After purchasing Myanbah in 2019, soil tests revealed major acidity issues and deficiencies in sulphur, potassium and phosphorus.
They called in Precision Pastures who advised lime to solve the pH issue, fertiliser for the nutrient deficiencies and the addition of compost and some deep-rooted perennials and legumes.
"In passing, they said these activities are eligible to create carbon credit units," Mr Webb said.
So, despite knowing very little about soil carbon, he started to investigate.
In 2013, the Federal Government established the Clean Energy Regulator to generate methods for acquiring Australian Carbon Credit Units.
The most recent method established is the estimation of soil organic carbon sequestration using measurement and models, or what is referred to as the soil carbon method.
It's only a few years old but already has many projects to its name.

How it works
"The first thing to understand is you must undertake a new activity," Mr Webb said.
These are typically practices livestock producers are very familiar with: applying nutrients, lime to adjust pH, irrigating, rejuvenating pasture, establishing pasture where there was none, changing stocking density.
The project is registered with the CER, which assesses the preceding five years as the baseline period.
"Credits are not issued just for every tonne of carbon dioxide you sequester," Mr Webb said.
"You will need to consider what your farm emissions are and then in five years time, when the soils are retested, the first thing is to offset any increase in emissions.
"A carbon credit is a bit like a promissory note. Essentially it's a promise from me, certified by the CER, that I will keep each tonne of Co2 in the soil by maintaining the activity."
Key decisions
There are a few key decisions to make before costs and benefits can be calculated, Mr Webb said.
These include:
- Project registration: Will you do that yourself, appoint a project developer or join an aggregator's project? The Webbs started themselves then appointed a service provider to do audits.
- Project cost structure: Will you opt for higher upfront costs but a lower commission on ACCUs, vice versa or a one-off fee for service. The Webbs opted for the lowest percentage ACCU commission.

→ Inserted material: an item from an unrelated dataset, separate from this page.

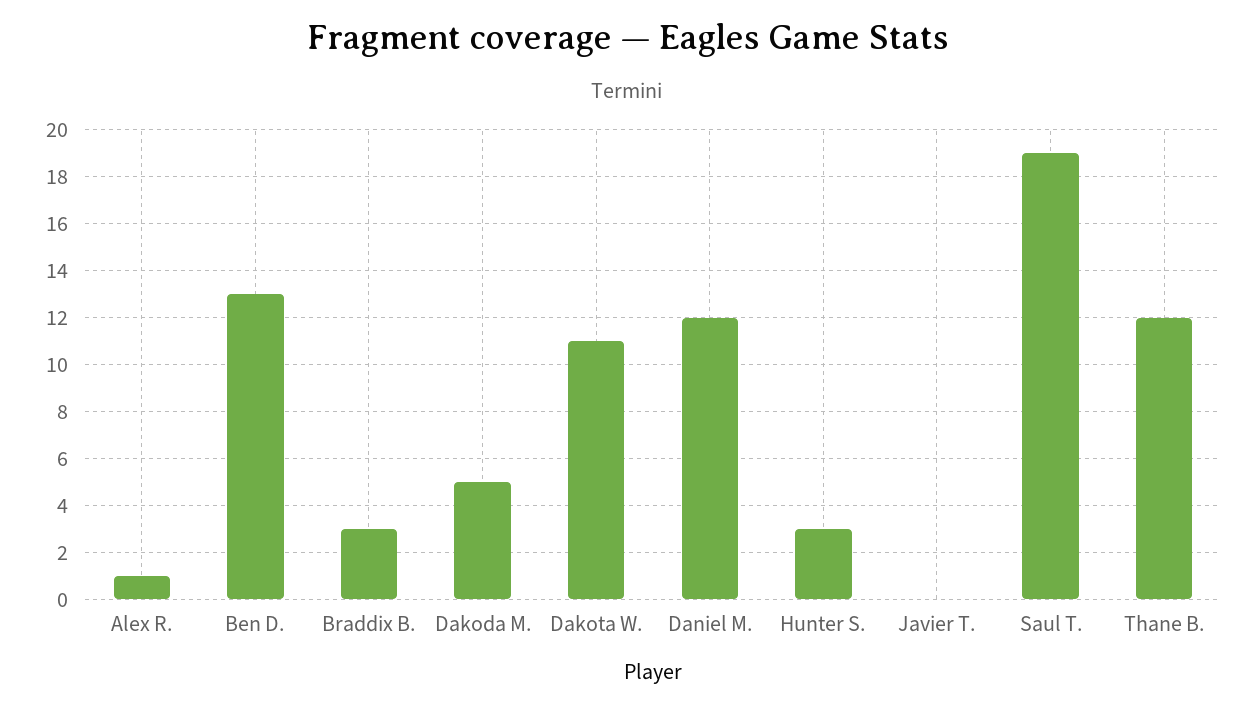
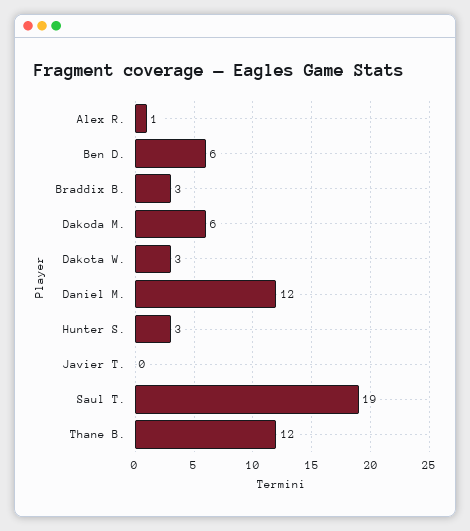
Ben D.: 13 -> 6
Dakoda M.: 5 -> 6
Dakota W.: 11 -> 3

- Project proponent: Some service providers require taking ownership of the project. It's registered in their name and credits are issued in their name. That has significant tax and change of ownership risk implications to the producer. The Webbs wanted to retain ownership and maximum flexibility.
- Sale of credits: The options include forward contracts with the Emission Reduction Fund, or with a third party - sell them privately to a large emitter for example.
Mr Webb said investors were tracking down producers who listed new projects very quickly, offering a buy price.
"For us, we want to hold the credits on our balance sheet and sell at a time of our choosing," he said.
Costs and benefits
Starting with an average soil organic carbon level of 1.17pc (0-30cm) and bulk density of 1.35 cubic metres per tonne, the Webbs ran calculations on increasing SOC by 1pc.
For 25 years the total ACCUs would be 154,159.
At the current price of $35 each, the income per hectare would be $5188.
Over 1040 hectares, that would be $5,395,572 over the 25 year project.
If they did manage to lift SOC by 1.5pc, that total income would jump to $11,561,940.
On the cost front, the larger expenses include annual monitoring once a year at $2000, audits every five years at $9000, baselining at $8.20 per hectare to collect samples so $41,400 every five years and lab testing at $62,100 every five years. They will pay an ACCU commission of $431,645.
Total costs come to $694,845, with $263,200 paid in cash.
"The costs are not insignificant, however neither was the potential upside," Mr Webb said. "Ultimately, if I can increase my SOC by 0.05pc I'll cover my costs, and I've already achieved seven times that in three years on our pasture trial."